Let’s dive into the world of commercial real estate (CRE) loans and their current situation.
CRE Loan Maturities in 2024: A Ballooning Challenge
- The portion of the $4.7 trillion in US commercial real estate debt that will come due this year has ballooned from $659 billion to $929 billion. These loans must be paid off through a sale, refinanced, or extended to avoid default.
- Many loans that were supposed to mature in 2023 were not paid off. Instead, they were modified and extended into 2024 or even further into the future. This situation has lenders and landlords negotiating deals with each other.
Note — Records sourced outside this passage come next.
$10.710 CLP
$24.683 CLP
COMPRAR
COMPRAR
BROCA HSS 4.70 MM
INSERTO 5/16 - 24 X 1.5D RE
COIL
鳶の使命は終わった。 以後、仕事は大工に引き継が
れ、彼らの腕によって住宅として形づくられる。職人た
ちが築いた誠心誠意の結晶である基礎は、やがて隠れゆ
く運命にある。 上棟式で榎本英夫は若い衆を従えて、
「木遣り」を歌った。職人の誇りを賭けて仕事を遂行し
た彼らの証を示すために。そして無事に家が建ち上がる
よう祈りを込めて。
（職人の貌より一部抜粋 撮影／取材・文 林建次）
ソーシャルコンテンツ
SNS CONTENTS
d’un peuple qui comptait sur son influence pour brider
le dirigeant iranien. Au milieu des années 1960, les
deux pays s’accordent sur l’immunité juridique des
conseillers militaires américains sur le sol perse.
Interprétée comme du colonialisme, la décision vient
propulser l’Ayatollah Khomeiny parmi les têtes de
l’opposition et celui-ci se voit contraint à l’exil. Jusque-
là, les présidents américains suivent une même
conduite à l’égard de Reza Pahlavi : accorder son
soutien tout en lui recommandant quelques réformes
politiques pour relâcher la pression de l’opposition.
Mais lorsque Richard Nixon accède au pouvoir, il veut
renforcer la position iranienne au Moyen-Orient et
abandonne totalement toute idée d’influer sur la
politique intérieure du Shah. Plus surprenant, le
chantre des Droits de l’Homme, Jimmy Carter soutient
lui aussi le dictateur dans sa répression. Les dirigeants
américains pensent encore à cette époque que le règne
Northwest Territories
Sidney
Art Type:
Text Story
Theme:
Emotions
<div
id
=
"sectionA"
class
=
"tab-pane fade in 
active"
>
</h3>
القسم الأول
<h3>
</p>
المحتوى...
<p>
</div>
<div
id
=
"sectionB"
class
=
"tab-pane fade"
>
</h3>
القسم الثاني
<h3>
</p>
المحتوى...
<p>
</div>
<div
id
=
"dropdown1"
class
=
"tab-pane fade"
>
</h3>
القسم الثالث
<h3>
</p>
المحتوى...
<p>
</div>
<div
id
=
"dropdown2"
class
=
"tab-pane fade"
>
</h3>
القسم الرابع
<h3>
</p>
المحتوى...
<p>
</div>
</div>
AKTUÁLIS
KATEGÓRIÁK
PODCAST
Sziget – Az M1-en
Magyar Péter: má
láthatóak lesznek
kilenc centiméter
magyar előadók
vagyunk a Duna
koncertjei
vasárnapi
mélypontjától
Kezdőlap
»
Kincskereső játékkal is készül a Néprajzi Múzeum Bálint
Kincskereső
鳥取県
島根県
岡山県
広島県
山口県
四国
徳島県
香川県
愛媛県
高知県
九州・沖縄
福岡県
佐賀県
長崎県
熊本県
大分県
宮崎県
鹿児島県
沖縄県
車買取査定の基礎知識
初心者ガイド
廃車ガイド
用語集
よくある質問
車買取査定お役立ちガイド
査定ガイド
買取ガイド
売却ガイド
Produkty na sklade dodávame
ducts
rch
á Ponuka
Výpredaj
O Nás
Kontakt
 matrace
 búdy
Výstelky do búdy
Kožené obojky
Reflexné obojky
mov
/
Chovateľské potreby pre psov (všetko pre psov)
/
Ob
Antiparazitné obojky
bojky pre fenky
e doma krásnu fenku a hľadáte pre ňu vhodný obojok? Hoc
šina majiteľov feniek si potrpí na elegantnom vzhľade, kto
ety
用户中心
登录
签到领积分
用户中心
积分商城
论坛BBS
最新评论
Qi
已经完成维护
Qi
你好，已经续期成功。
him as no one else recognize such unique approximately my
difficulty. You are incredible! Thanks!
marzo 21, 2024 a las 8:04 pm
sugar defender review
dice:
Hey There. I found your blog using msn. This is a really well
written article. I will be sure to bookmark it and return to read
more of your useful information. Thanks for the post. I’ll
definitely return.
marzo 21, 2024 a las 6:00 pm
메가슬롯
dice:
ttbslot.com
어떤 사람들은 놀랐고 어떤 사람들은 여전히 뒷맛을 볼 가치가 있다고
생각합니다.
- The breakdown of maturities by investor type in 2024:
- Government-backed mortgages (Fannie Mae, Freddie Mac, FHA, and Ginnie Mae) on multifamily and health-care buildings: $28 billion.
- Held by life insurance companies: $59 billion.
- Held by banks (including foreign banks): $441 billion.
- In commercial mortgage-backed securities (CMBS), collateralized loan obligations (CLOs), and other asset-backed securities (ABS): $234 billion.
- Held by other credit companies (mortgage REITs, PE firms, and private-credit providers): $168 billion.
Big 4 banks living Will required by the Fed
PIMCO sees another wave of bank failures coming as commercial mortgage trouble mounts, per BI.
"The real wave of distress is just starting" for commercial property debt, Pimco's John Murray told Bloomberg.